Saena: Mamá perdóname.
Sérgio: Vete Saena.
A partir de hoy no tienes más padre y madre.
Sávio: Si ella se va de casa.
Yo voy con ella.
Pasa una señora muy cansada, mira todo a su alrededor y se indigna.
Señora: ¿No les da vergüenza hacer esto?
Cíntia: ¿Tiene pena?
Llévatela a tu casa.
Para mí ella murió.
Señora: La señora no sabe lo que dice.
Un día se arrepentirá.
Ven niña, te voy a ayudar.
Saena: La señora no me conoce.
Señora: Me llamo Noemí.
La señora me ayuda, abrazo a mi hermano fuerte.
Sávio: Voy contigo.
Saena: No, quédate.
Noemí: Si quieres la casa tiene espacio.
Sávio: Viste vamos.
Saena está tan avergonzada que no puede mirar a nadie, la señora camina dos calles y luego aparece un coche, un hombre abre la puerta y ella les hace señas para que los dos entren, ella también entra y ellos se quedan aprehensivos, pero sienten que la señora es una persona buena, cuando llegan al centro de la ciudad se quedan en shock al ver la casa de la mujer.
Noemí: Vamos, entren.
Gobernanta: Buenas tardes señora.
Noemí: Prepare dos habitaciones para mis invitados.
La gobernanta sale, y ellos se sientan y observan la casa, la misma tiene varias fotos esparcidas y muchas flores.
Noemí: Siéntanse en casa.
Esta casa es de mi hermana, yo vivo en otra ciudad, vine solo a acompañarla.
Si quieren conversar.
Saena se derrumba en llanto, y termina desahogándose con esa señora que acaba de conocer, la misma se compadece de la joven y le da un abrazo fuerte.

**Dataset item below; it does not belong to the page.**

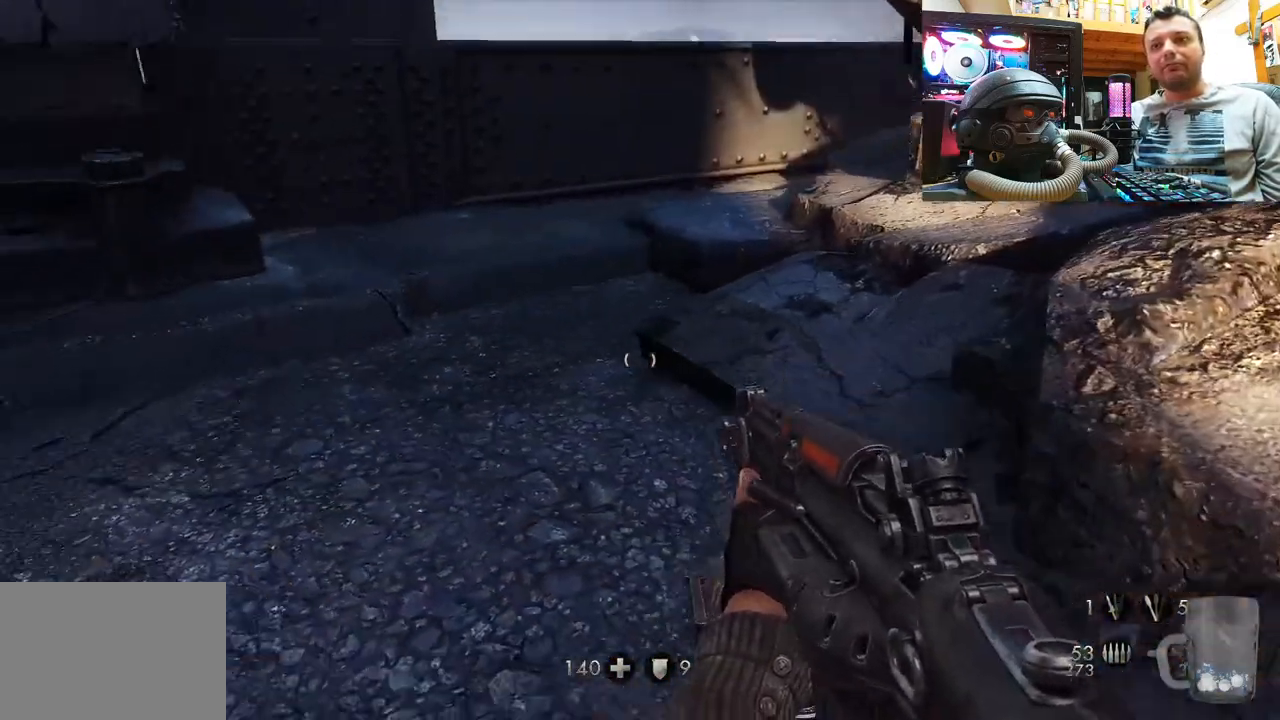
{"buttons": [], "left_stick": "up-left", "right_stick": "up-left", "events": [[17, "right_stick", "down-right"], [67, "left_stick", "up"], [350, "left_stick", "up-left"], [367, "right_stick", "up-left"]]}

Noemí: Necesito una cuidadora.
No dejará de estudiar, y podrá tener a su hijo en paz en un lugar seguro.
Su hermano puede acompañarla.
Sávio: Lo que decida lo hago.
Tranco la facultad, pero nunca voy a dejar a mi princesa sola.
Saena está de acuerdo, la hermana de la señora Noemí llega y se queda encantada al conocer a la joven y a su hermano, todos cenan y luego Saena fue a descansar, en medio de la noche fue a la habitación de su hermano, él se asusta y al verla él abre los brazos y ambos duermen como si fueran dos niños indefensos, ellos siempre hacían eso era su momento.
Al día siguiente Saena fue a la escuela a pedir el traslado, como el hermano es mayor de edad él logró resolver eso, Luana llega y la abraza, cuando Saena sale ella encuentra a Nadia, ellas conversan.
Saena: Gracias por entender.
Fueron casi tres años perdidos.
Un día él pagará.
Nadia: Su familia necesita saberlo.
Saena: Por ahora no.
Estoy sin cabeza para eso.
Nadia: Te deseo buena suerte.
Ellas se despiden y Sávio no dice nada.
Dos días después los hermanos siguen viaje a la ciudad donde la señora Noemí vive.